Они молча прошли небольшой дворик. Лейда открыла калитку, они вышли на улицу. Когда она затворила калитку, оказалось, что вслед за ними выбежала собака. Они шли молча по направлению к городской площади, как будто все еще не в силах опомниться от неловкости, которую пережили только что. Ее рука лежала на ошейнике собаки.
— Прости, — сказал Петр Ильич. — Я проспал. И так мне тяжко было… И до того хотелось видеть тебя, что я не смог дождаться утра. И мы не условились. А мне без тебя плохо. Мне без тебя страшно…
Он остановился и повернулся к ней. Сжал ее щеки ладонями.
— Это нехорошо получилось, — говорил Петр Ильич, приблизившись к ее лицу, — я хотел не так войти в первый раз в твой дом. Но ведь, по существу, это все равно… Мне бы надо тут же сказать твоим или, может быть, ты скажешь сама?.. Послезавтра я уезжаю… И мне бы, разумеется, хотелось поехать вместе с тобой, Лейда.
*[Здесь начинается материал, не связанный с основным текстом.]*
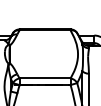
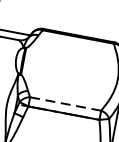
line: (45, 78) -> (66, 104), solid -> dashed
Он улыбался ей, говоря все это, как улыбаются ребенку, не выпуская ее головы из своих рук, глядя в ее лицо, которое чуть-чуть приподнял вверх.
Сказавши то, что сказал, он стал целовать ее брови, волосы, губы, все еще не выпуская из рук ее лица. Он целовал ее и вдруг, зажмурившись, пробормотал, словно выдохнул, то большое слово, которое в первый раз за много лет шепнул ей нынче в лесу.
В ночной тишине стало слышно, как заскулил пес.
Медленно, осторожно она высвободила свою голову из его ладоней. Он не видал ее глаз. Она держала ошейник собаки и с такой знакомой ему, как будто застывшей полуулыбкой смотрела вниз. Петру Ильичу показалось в неверной темноте ночи, что ее рот вздрагивает.